THE TASK
Pull out each line of the entries that includes the string "part", and count a match only when the case is the same.

DATA RECORDS

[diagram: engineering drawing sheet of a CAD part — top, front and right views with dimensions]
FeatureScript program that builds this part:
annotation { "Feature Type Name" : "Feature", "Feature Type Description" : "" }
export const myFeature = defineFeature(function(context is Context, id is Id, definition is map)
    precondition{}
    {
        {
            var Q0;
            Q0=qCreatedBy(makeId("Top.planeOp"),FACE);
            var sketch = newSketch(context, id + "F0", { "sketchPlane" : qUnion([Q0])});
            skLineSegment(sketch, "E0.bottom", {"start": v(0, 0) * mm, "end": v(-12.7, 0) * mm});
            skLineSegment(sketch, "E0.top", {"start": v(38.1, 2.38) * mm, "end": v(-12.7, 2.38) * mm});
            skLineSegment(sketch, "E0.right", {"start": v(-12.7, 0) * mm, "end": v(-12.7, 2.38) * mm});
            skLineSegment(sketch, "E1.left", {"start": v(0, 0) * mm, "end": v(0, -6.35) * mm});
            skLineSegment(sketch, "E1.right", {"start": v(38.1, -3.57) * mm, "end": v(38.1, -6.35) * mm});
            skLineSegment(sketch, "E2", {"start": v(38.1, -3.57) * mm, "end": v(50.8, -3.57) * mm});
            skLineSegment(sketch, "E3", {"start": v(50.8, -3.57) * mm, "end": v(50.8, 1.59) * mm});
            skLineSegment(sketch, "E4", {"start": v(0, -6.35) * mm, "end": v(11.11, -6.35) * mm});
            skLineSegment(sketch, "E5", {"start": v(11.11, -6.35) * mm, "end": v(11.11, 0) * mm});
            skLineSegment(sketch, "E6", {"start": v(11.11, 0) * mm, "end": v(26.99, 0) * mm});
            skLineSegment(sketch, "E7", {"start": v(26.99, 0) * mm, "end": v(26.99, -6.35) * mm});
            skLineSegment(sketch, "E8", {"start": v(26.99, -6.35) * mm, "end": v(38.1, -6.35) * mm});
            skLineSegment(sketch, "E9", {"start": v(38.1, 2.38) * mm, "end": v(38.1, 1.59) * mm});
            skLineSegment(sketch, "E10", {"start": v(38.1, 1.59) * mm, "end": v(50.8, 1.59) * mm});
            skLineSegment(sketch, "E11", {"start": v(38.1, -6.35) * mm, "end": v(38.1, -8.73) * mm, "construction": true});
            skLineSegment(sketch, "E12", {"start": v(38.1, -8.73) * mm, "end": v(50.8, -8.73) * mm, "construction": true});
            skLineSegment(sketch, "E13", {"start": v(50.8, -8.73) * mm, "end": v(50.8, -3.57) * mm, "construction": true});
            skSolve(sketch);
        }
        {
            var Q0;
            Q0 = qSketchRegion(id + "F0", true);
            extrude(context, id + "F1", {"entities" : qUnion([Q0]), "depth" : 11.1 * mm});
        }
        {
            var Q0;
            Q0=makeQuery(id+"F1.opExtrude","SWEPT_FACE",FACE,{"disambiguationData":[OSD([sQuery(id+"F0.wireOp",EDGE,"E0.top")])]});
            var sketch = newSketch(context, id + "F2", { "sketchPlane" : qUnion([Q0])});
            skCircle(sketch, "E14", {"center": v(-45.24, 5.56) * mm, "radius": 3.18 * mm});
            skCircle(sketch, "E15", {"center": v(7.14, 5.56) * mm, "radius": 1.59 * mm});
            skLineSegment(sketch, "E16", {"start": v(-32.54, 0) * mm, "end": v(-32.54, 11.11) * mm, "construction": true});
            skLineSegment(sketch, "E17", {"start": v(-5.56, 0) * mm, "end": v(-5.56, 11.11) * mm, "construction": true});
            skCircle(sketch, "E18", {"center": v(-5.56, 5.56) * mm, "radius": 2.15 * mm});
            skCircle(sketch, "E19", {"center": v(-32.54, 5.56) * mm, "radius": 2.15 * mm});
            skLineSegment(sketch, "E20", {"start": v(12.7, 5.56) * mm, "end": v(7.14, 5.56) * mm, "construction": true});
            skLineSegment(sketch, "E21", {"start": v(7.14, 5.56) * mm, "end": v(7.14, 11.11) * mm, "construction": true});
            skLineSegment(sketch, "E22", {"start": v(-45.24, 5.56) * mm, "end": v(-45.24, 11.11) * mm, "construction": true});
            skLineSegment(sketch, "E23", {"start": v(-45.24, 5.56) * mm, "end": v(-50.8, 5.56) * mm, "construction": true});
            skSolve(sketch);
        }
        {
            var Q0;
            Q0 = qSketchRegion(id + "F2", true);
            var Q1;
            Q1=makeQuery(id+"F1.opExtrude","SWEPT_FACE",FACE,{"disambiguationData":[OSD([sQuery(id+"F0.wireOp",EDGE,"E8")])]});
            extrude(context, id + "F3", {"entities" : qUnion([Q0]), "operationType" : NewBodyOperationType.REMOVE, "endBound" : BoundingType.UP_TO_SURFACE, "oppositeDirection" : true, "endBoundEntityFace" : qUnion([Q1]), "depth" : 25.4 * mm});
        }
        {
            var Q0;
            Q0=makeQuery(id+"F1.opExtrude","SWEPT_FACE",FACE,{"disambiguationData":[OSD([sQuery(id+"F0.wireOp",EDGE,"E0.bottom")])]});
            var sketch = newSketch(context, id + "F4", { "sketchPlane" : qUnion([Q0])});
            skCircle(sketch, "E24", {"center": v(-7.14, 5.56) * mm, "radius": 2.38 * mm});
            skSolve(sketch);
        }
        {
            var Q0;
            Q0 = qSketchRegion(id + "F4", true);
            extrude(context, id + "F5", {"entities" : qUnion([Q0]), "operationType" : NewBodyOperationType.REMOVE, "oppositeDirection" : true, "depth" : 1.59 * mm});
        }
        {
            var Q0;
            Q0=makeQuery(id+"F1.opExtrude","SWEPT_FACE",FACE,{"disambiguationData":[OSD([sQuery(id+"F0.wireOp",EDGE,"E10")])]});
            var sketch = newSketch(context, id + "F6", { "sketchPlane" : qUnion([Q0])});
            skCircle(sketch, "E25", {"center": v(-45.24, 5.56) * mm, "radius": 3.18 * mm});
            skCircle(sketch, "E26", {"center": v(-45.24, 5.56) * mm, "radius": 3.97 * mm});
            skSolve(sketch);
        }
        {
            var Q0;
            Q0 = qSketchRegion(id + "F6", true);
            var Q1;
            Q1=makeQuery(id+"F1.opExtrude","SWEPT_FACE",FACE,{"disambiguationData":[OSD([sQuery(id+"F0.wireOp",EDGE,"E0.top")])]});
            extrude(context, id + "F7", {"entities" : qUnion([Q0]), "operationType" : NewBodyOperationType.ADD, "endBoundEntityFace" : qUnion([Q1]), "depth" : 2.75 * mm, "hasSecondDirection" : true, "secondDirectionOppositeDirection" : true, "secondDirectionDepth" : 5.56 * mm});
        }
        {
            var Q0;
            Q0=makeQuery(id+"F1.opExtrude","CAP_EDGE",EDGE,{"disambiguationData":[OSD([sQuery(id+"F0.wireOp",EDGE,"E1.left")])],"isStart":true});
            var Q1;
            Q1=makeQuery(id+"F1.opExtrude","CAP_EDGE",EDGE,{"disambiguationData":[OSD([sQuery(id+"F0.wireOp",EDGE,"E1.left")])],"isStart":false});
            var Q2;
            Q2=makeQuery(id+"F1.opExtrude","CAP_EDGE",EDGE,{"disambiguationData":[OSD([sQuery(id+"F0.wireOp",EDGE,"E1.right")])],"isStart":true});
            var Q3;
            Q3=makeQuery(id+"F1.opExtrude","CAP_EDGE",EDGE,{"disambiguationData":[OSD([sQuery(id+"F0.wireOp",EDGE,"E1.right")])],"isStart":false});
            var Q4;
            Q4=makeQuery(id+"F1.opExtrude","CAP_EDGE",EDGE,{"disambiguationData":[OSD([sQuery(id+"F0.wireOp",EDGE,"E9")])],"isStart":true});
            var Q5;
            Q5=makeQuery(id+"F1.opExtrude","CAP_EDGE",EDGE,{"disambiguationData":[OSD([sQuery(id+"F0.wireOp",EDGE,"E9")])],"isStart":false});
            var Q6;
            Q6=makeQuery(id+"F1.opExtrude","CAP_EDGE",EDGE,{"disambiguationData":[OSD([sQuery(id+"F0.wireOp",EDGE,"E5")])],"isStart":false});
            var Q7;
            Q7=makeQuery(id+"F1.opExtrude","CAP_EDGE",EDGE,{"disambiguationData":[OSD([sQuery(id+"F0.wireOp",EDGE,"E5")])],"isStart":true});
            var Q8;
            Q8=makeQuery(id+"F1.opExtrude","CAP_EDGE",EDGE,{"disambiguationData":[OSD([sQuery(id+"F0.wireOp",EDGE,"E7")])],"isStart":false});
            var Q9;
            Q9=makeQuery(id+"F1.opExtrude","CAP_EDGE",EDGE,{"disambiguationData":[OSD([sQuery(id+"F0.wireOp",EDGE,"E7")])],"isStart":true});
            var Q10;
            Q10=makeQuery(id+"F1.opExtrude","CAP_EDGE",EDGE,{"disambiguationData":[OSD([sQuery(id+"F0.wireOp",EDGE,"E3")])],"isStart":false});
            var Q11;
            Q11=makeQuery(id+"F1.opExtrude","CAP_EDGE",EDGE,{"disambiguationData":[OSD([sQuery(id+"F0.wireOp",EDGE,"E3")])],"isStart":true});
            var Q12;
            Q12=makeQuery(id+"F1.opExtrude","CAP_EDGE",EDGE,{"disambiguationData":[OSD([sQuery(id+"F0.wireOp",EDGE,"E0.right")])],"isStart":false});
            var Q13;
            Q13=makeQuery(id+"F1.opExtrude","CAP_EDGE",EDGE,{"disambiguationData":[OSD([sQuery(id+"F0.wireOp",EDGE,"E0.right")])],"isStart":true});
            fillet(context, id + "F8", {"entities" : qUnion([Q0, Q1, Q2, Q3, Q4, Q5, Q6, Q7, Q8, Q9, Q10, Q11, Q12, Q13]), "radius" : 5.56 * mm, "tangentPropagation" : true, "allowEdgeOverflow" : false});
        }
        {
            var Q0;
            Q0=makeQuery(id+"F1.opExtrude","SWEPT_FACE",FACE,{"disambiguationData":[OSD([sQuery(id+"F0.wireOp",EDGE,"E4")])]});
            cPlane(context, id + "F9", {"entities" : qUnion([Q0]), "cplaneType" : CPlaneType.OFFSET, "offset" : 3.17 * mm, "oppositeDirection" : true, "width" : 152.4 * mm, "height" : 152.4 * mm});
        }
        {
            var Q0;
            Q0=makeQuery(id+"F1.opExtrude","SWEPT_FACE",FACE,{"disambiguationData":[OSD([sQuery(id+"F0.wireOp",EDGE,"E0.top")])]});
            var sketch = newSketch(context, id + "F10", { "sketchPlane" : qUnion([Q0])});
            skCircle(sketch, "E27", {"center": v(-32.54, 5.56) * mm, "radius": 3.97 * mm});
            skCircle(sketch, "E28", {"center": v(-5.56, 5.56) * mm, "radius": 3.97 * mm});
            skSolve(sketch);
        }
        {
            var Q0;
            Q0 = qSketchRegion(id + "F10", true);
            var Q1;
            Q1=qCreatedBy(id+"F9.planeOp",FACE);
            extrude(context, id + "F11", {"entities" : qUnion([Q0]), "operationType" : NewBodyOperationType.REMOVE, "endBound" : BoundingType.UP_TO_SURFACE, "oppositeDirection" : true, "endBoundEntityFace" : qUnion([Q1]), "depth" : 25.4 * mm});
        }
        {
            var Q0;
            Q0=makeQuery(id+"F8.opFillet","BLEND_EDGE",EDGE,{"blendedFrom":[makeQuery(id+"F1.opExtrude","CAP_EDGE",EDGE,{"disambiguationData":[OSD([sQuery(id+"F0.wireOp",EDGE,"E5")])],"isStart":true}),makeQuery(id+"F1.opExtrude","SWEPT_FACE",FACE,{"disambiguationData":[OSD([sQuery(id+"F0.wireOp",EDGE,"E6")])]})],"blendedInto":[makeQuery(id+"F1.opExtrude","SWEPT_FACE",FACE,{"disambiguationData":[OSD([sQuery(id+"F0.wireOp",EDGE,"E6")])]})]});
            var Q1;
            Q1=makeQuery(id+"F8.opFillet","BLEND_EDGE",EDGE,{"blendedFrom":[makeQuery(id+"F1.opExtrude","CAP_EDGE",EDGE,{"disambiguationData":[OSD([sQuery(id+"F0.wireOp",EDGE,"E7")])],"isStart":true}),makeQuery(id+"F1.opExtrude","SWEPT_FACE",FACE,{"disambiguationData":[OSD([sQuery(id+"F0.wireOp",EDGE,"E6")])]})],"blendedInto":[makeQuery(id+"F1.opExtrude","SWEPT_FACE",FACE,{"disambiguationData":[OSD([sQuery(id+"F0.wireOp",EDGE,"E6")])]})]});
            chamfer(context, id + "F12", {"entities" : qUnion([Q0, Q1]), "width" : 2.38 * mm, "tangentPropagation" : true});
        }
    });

WRITTEN ANSWER
[diagram: engineering drawing sheet of a CAD part — top, front and right views with dimensions]
FeatureScript program that builds this part:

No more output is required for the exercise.